Start of Excerpted passage
CONSULTING AGREEMENT

EX-10.24 2 s104116_ex10-24.htm EXHIBIT 10.24

    

Exhibit 10.24

 

CONSULTING AGREEMENT

 

This CONSULTING AGREEMENT (“Agreement”) is made and entered into September 13, 2016 by and between Misonix, Inc., (the “Company“), and Joseph Dwyer, doing business as Dwyer Holdings LLC, residing at 3 Cordwood Court, East Northport, NY 11731 (“Consultant”).

 

In consideration of the mutual premises herein contained and intending to be legally bound hereby, the parties agree as follows:

 

1.          Consulting Services.

 

1.1.          Services. During the term of this Agreement, Consultant shall provide consulting services to the Company as set forth in Schedule 1 hereto (the “Consulting Services”). The Consultant will perform the Consulting Services faithfully, diligently and to the best of the Consultant’s skill and ability.

 

1.2           Consulting Term. The term of this Agreement shall begin on the date hereof and shall continue for one year (the “Term”), unless terminated prior thereto pursuant to Section 3 below. This agreement will then automatically renew for successive one month periods (each a “Renewal Term”). Any Renewal Term may be terminated anytime pursuant to Section 3 below.
End of Excerpted passage
Start of Data under study
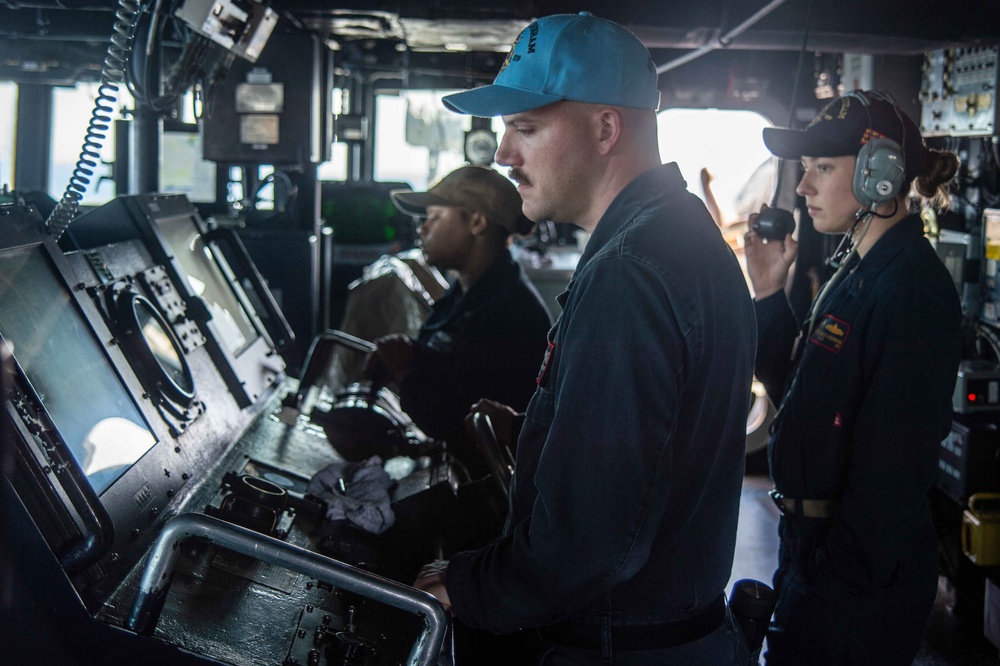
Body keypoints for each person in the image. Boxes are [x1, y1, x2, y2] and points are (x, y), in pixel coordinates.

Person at [413, 13, 757, 665]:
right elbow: (660, 446)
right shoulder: (681, 233)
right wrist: (550, 431)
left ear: (606, 128)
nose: (503, 156)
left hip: (622, 647)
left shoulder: (631, 271)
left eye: (526, 128)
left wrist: (468, 584)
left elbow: (592, 542)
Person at [744, 90, 962, 665]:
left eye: (822, 168)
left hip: (851, 580)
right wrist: (769, 295)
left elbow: (890, 476)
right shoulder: (855, 271)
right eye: (806, 168)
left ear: (879, 175)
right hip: (813, 553)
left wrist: (828, 586)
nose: (802, 187)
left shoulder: (911, 289)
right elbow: (801, 394)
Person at [365, 165, 552, 477]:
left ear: (477, 221)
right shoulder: (467, 291)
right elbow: (450, 363)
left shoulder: (507, 313)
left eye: (434, 217)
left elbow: (454, 422)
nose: (422, 229)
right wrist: (412, 353)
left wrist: (402, 371)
End of Data under study
**Problems to work on:**
A) In the consulting agreement, how long is each Renewal Term after the initial one-year term?
B) Pick up the consulting agreement after its final sentence and continue the text.

**Written answers:**
A) Each Renewal Term is one month.

B)
 

1.3          Independent Contractor. Consultant and Company acknowledge and agree that the relationship hereunder created is one of an independent contractor and not one of employment. Consultant shall at all times during the Consulting Term act as an independent contractor and nothing hereunder shall be construed to be inconsistent with this relationship or status or create or imply a relationship of employer-employee between the Company and Consultant. Consultant shall not hold himself out to third parties as an employee of Company, and shall have no authority to bind or commit Company, legally or otherwise. The Consultant shall not be entitled to any benefits paid by the Company to its employees. The Consultant shall be solely responsible for any tax consequences applicable to him by reason of this Agreement and the relationship established hereunder, and the Company shall not be responsible for the payment of any federal, state or local taxes or contributions imposed under any employment insurance, social security, income tax or other tax law or regulation with respect to the Consultant’s performance of consulting services hereunder. Company and Consultant shall report any and all payments made by Company pursuant to this Agreement to the appropriate governmental agencies in a manner consistent with Consultant's status as an independent contractor.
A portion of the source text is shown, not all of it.